Graduate School Entrance Exams
Below are some common graduate school entrance exams.
Graduate programs and business schools use GRE scores to evaluate your readiness for graduate-level work. The GRE General Test measures verbal reasoning, quantitative reasoning, critical thinking and analytical writing skills that are not related to any specific field of study.
· Analytical Writing — Measures critical thinking and analytical writing skills, specifically the test taker's ability to articulate complex ideas clearly and effectively
· Verbal Reasoning — Measures reading comprehension skills and verbal and analogical reasoning skills, focusing on the test taker's ability to analyze and evaluate written material
· Quantitative Reasoning — Measures problem-solving ability, focusing on basic concepts of arithmetic, algebra, geometry and data analysis
Visit the official GRE homepage.
The GMAT exam is a standardized assessment that helps business schools assess applicants. Schools use the test as one predictor of academic performance in an MBA or other graduate management program.
Three parts comprise the GMAT exam.
Analytical Writing Assessment (AWA) - The AWA consists of two separate writing tasks—Analysis of an Issue and Analysis of an Argument. You are allowed 30 minutes to complete each one.
Quantitative Section - This section contains 37 multiple-choice questions of two question types—Data Sufficiency and Problem Solving. You are allowed a maximum of 75 minutes.
Verbal Section - This section contains 41 multiple choice questions of three question types—Reading Comprehension, Critical Reasoning, and Sentence Correction. You are allowed up to 75 minutes for this section.

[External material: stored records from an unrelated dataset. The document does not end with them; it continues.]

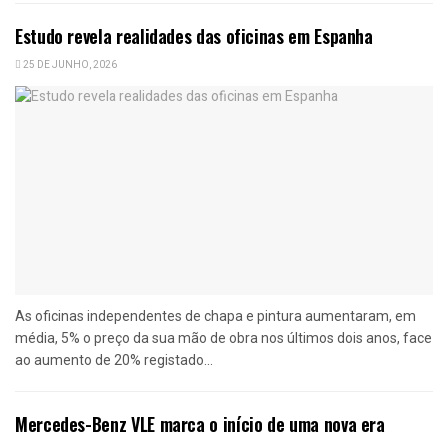
Estudo revela realidades das oficinas em Espanha
25 DE JUNHO, 2026
As oficinas independentes de chapa e pintura aumentaram, em
média, 5% o preço da sua mão de obra nos últimos dois anos, face
ao aumento de 20% registado...
Mercedes-Benz VLE marca o início de uma nova era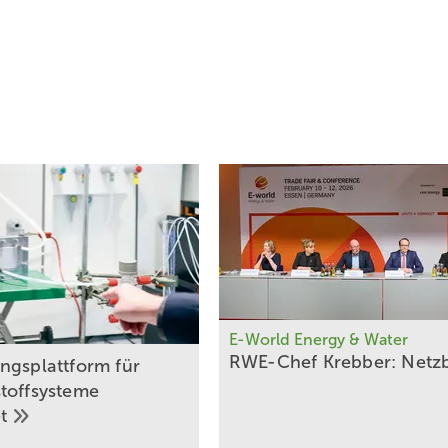
E-World Energy & Water
RWE-Chef Krebber: Netzbe
ngsplattform für
toffsysteme
et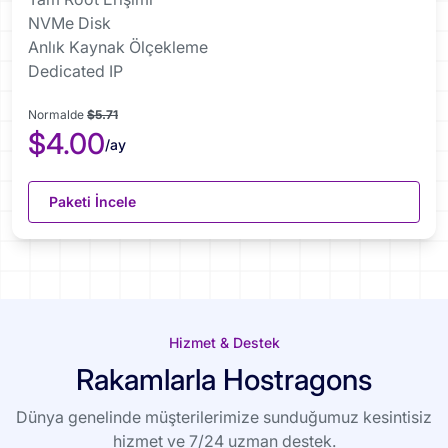
NVMe Disk
Anlık Kaynak Ölçekleme
Dedicated IP
Normalde
$5.71
$4.00
/ay
Paketi İncele
Hizmet & Destek
Rakamlarla Hostragons
Dünya genelinde müşterilerimize sunduğumuz kesintisiz
hizmet ve 7/24 uzman destek.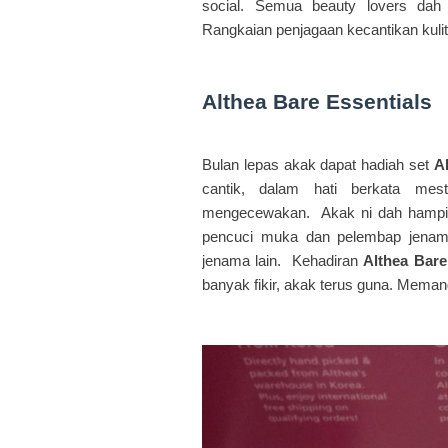
social. Semua beauty lovers dah
Rangkaian penjagaan kecantikan kul
Althea Bare Essentials
Bulan lepas akak dapat hadiah set
A
cantik, dalam hati berkata mes
mengecewakan. Akak ni dah hampir
pencuci muka dan pelembap jenam
jenama lain. Kehadiran
Althea Bare
banyak fikir, akak terus guna. Meman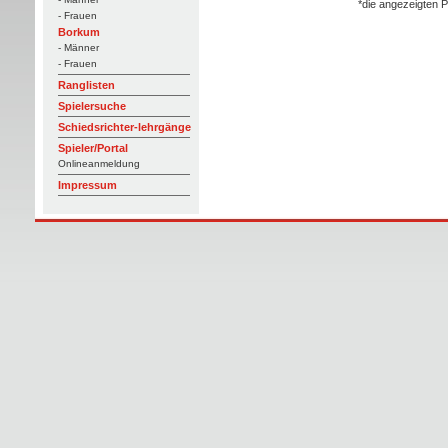
*die angezeigten P
- Frauen
Borkum
- Männer
- Frauen
Ranglisten
Spielersuche
Schiedsrichter-lehrgänge
Spieler/Portal
Onlineanmeldung
Impressum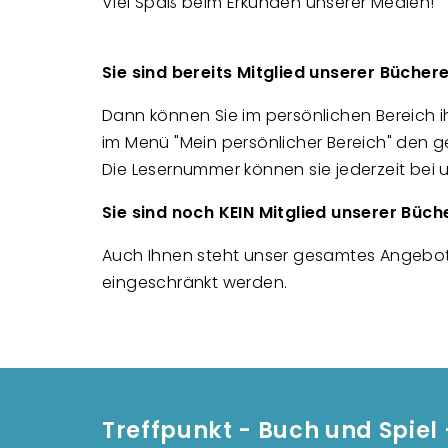
Viel Spaß beim Erkunden unserer Medien!
Sie sind bereits Mitglied unserer Büchere
Dann können Sie im persönlichen Bereich i
im Menü "Mein persönlicher Bereich" den 
Die Lesernummer können sie jederzeit bei 
Sie sind noch KEIN Mitglied unserer Büch
Auch Ihnen steht unser gesamtes Angebot 
eingeschränkt werden.
Treffpunkt - Buch und Spiel 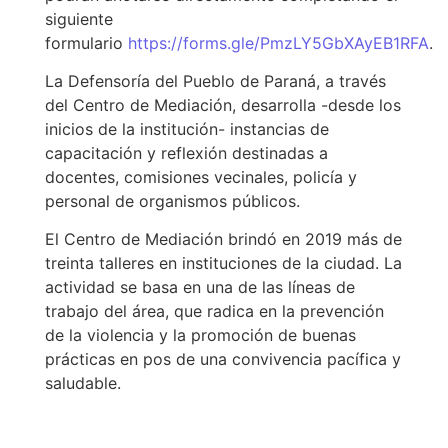
siguiente
formulario
https://forms.gle/PmzLY5GbXAyEB1RFA
.
La Defensoría del Pueblo de Paraná, a través
del Centro de Mediación, desarrolla -desde los
inicios de la institución- instancias de
capacitación y reflexión destinadas a
docentes, comisiones vecinales, policía y
personal de organismos públicos.
El Centro de Mediación brindó en 2019 más de
treinta talleres en instituciones de la ciudad. La
actividad se basa en una de las líneas de
trabajo del área, que radica en la prevención
de la violencia y la promoción de buenas
prácticas en pos de una convivencia pacífica y
saludable.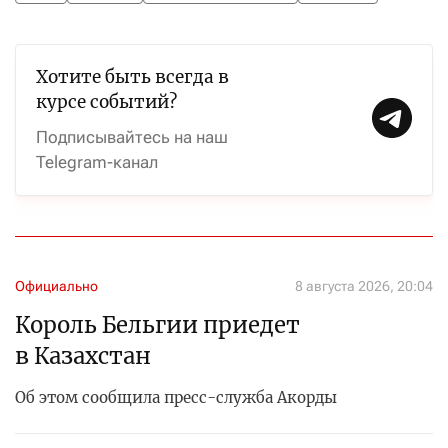
Хотите быть всегда в
курсе событий?
Подписывайтесь на наш
Telegram-канал
Официально
8 августа 2026, 20:04
Король Бельгии приедет
в Казахстан
Об этом сообщила пресс-служба Акорды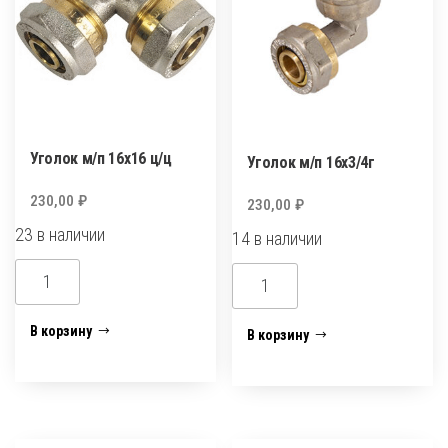
Уголок м/п 16х16 ц/ц
Уголок м/п 16х3/4г
230,00
₽
230,00
₽
23 в наличии
14 в наличии
Количество
Количество
товара
товара
Уголок
Уголок
В корзину
В корзину
м/
м/
п
п
16х16
16х3/4г
ц/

The Law School Admission Test (LSAT) is a half-day, standardized test administered four times each year, typically on a Saturday. All American Bar Association-approved law schools, most Canadian law schools, and many other law schools require applicants to take the LSAT as part of their admission process.

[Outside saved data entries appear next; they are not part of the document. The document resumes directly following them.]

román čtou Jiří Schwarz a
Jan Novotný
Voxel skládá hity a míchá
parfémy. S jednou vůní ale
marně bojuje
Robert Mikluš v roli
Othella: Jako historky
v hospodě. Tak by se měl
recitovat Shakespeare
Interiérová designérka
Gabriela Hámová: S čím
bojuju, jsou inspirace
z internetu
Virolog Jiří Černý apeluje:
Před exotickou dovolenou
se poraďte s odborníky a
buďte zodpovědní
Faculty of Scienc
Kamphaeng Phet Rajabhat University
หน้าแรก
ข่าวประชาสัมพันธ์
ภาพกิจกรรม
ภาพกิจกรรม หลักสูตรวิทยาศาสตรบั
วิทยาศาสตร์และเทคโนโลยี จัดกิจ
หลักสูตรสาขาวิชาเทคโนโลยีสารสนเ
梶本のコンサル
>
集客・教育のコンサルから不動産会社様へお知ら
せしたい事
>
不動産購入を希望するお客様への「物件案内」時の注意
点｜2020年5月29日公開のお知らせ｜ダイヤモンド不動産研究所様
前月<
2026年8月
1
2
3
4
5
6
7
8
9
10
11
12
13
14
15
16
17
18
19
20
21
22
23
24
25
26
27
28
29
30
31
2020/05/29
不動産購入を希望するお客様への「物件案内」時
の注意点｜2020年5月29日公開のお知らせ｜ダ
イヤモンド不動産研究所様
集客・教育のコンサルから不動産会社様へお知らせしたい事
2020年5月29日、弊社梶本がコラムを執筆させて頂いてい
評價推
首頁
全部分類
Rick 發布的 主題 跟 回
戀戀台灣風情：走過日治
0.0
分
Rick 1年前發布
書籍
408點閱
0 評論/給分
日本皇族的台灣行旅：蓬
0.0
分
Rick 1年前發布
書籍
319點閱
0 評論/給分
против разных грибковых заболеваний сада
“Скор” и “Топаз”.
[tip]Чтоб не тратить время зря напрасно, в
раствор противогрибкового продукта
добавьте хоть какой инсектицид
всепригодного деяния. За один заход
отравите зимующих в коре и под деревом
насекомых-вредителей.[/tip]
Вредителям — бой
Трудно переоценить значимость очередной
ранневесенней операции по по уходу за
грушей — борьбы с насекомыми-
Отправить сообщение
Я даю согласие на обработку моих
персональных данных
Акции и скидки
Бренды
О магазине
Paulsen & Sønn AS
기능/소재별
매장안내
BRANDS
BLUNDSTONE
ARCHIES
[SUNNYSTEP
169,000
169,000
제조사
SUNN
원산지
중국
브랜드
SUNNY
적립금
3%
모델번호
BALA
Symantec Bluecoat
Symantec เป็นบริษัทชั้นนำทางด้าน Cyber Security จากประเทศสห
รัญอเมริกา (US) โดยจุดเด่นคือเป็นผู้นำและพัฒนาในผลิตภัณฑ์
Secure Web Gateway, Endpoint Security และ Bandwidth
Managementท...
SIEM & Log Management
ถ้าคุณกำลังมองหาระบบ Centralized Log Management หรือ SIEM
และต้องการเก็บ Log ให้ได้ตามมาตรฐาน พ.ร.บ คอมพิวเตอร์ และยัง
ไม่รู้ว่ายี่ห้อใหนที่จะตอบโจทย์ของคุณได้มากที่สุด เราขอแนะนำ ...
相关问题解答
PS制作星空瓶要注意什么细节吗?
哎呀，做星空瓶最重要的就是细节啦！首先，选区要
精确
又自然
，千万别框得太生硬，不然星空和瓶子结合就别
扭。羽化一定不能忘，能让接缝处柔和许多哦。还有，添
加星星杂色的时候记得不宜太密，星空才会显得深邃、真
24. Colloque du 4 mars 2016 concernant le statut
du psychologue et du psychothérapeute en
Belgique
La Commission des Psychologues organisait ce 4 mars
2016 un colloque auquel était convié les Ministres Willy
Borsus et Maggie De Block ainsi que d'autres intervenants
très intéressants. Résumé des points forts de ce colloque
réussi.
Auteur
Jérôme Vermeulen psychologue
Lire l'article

Many law schools require that the LSAT be taken by December for admission the following fall. However, taking the test earlier—in June or September—is often advised.
The test consists of five 35-minute sections of multiple-choice questions. Four of the five sections contribute to the test taker’s score. The unscored section, commonly referred to as the variable section, typically is used to pretest new test questions or to prepare new test forms. The placement of this section will vary. A 35-minute writing sample is administered at the end of the test. LSAC does not score the writing sample, but copies of the writing sample are sent to all law schools to which you apply.
What the Test Measures
The LSAT is designed to measure reading comprehension of complex texts, the ability to draw reasonable inferences, critical thinking, and evaluation of the reasoning and arguments of others.

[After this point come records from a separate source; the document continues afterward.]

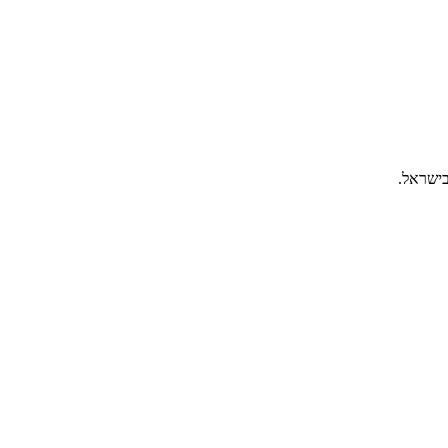
בישראל.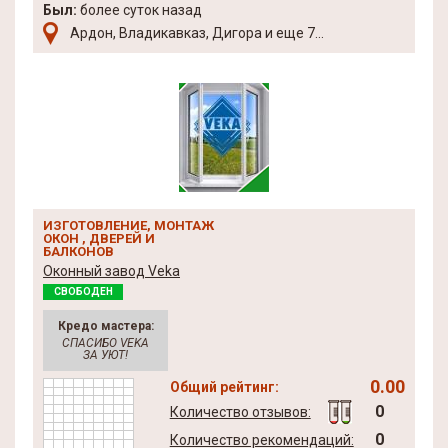
Был:
более суток назад
Ардон, Владикавказ, Дигора и еще 7...
ИЗГОТОВЛЕНИЕ, МОНТАЖ
ОКОН , ДВЕРЕЙ И
БАЛКОНОВ
Оконный завод Veka
СВОБОДЕН
Кредо мастера:
СПАСИБО VEKA
ЗА УЮТ!
0.00
Общий рейтинг:
0
Количество отзывов:
0
Количество рекомендаций: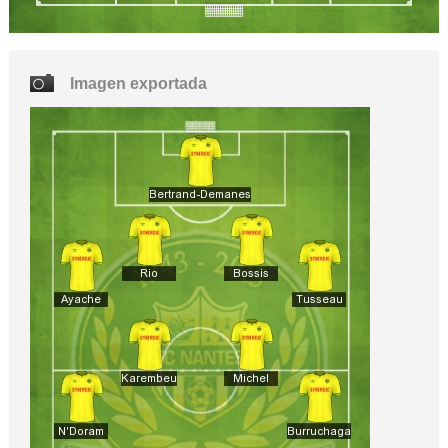
Imagen exportada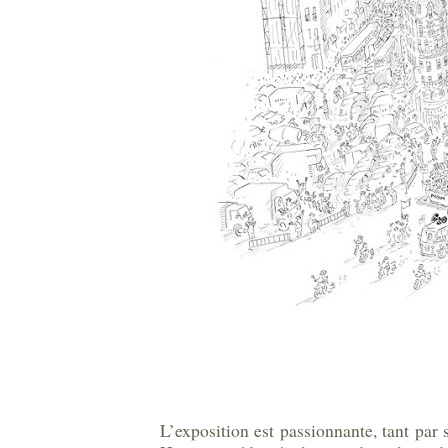
L’exposition est passionnante, tant par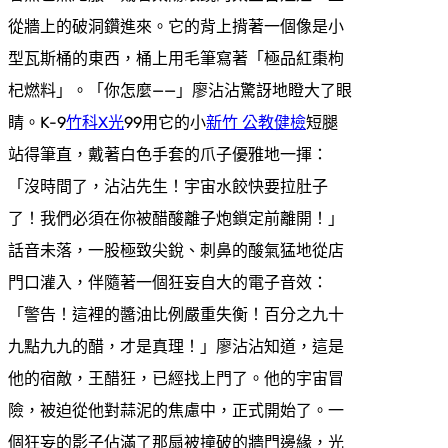
從牆上的破洞鑽進來。它的背上揹著一個像是小
型瓦斯桶的東西，桶上用毛筆寫著「極品紅棗枸
杞燃料」。「你怎麼——」廖沾沾驚訝地瞪大了眼
睛。K-9
竹科X光
99用它的小
新竹 公教健檢
短腿
站得筆直，戴著白色手套的爪子優雅地一揮：
「沒時間了，沾沾先生！宇宙水餃快要拉肚子
了！我們必須在你被醋酸離子炮鎖定前離開！」
話音未落，一股極致尖銳、刺鼻的酸氣猛地從店
門口灌入，伴隨著一個狂妄自大的電子音效：
「警告！這裡的醬油比例嚴重失衡！百分之九十
九點九九的醋，才是真理！」廖沾沾知道，這是
他的宿敵，王醋狂，已經找上門了。他的宇宙冒
險，被迫從他對蒜泥的焦慮中，正式開始了。一
個狂妄的影子佔滿了那扇被撞破的牆門邊緣，光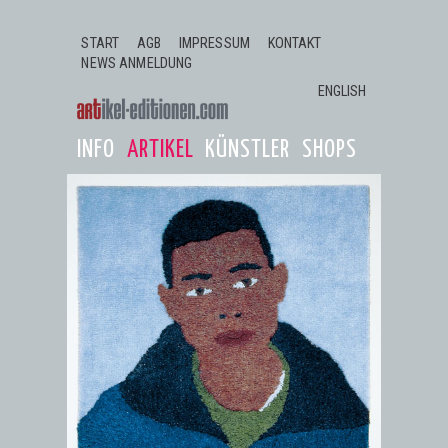
Jump to navigation
START
AGB
IMPRESSUM
KONTAKT
NEWS ANMELDUNG
ENGLISH
INFO
ARTIKEL
KÜNSTLER
SHOPS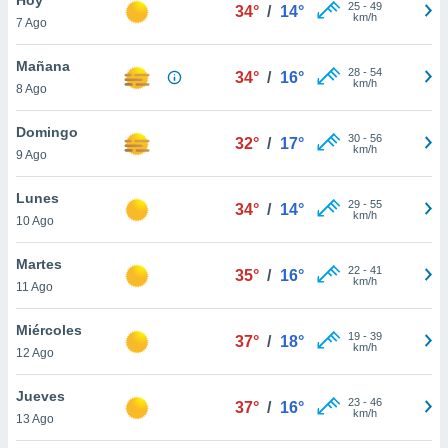
25
-
49
34°
/
14°
km/h
7 Ago
do en
 mismo.
sultar más
Mañana
28
-
54
34°
/
16°
 en nuestra
km/h
8 Ago
 Cookies
y
ualquier
Domingo
30
-
56
32°
/
17°
km/h
9 Ago
ento
 botón
ación de
Lunes
29
-
55
34°
/
14°
kies
km/h
10 Ago
 disponible
e nuestra
Martes
22
-
41
.
35°
/
16°
km/h
11 Ago
IVAMENTE,
Miércoles
19
-
39
37°
/
18°
km/h
12 Ago
as
 a cookies
Jueves
23
-
46
37°
/
16°
km/h
 no aceptar
13 Ago
ón de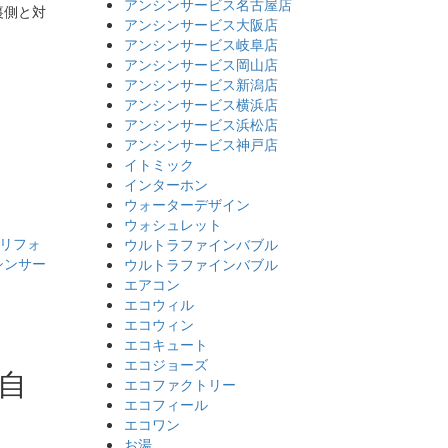
アンシンサービス名古屋店
裏側と対
アンシンサービス大阪店
アンシンサービス岐阜店
アンシンサービス岡山店
アンシンサービス新潟店
アンシンサービス横浜店
アンシンサービス浜松店
アンシンサービス神戸店
イトミック
インターホン
ウォーターデザイン
ウォシュレット
リフォ
ウルトラファインバブル
シンサー
ウルトラファインバブル
エアコン
エコウィル
エコウィン
エコキュート
エコジョーズ
自
エコファクトリー
エコフィール
エコワン
お湯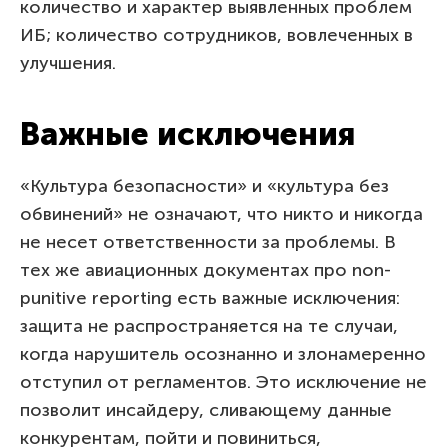
количество и характер выявленных проблем
ИБ; количество сотрудников, вовлеченных в
улучшения.
Важные исключения
«Культура безопасности» и «культура без
обвинений» не означают, что никто и никогда
не несет ответственности за проблемы. В
тех же авиационных документах про non-
punitive reporting есть важные исключения:
защита не распространяется на те случаи,
когда нарушитель осознанно и злонамеренно
отступил от регламентов. Это исключение не
позволит инсайдеру, сливающему данные
конкурентам, пойти и повиниться,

The three multiple-choice question types in the LSAT are:
· Reading Comprehension - This section contains four sets of reading questions, each consisting of a selection of passages followed by five to eight questions that test reading and reasoning abilities.
· Analytical Reasoning - These questions measure the ability to understand a structure of relationships and to draw logical conclusions about that structure. You are asked to reason deductively from a set of statements and rules or principles that describe relationships among persons, things, or events.
· Logical Reasoning - Each of these questions requires the test taker to read and comprehend a short passage and respond using skills such as drawing well-supported conclusions, reasoning by analogy, determining how additional evidence affects an argument, applying principles or rules, and identifying argument flaws.
The Medical College Admission Test (MCAT) is a standardized, multiple-choice examination designed to assess the examinee's problem solving, critical thinking, writing, and knowledge of science concepts and principles prerequisite to the study of medicine. Scores are reported in Verbal Reasoning, Physical Sciences, Writing Sample, and Biological Sciences.
Almost all U.S. medical schools require applicants to submit MCAT exam scores. Many schools do not accept MCAT exam scores that are more than three years old.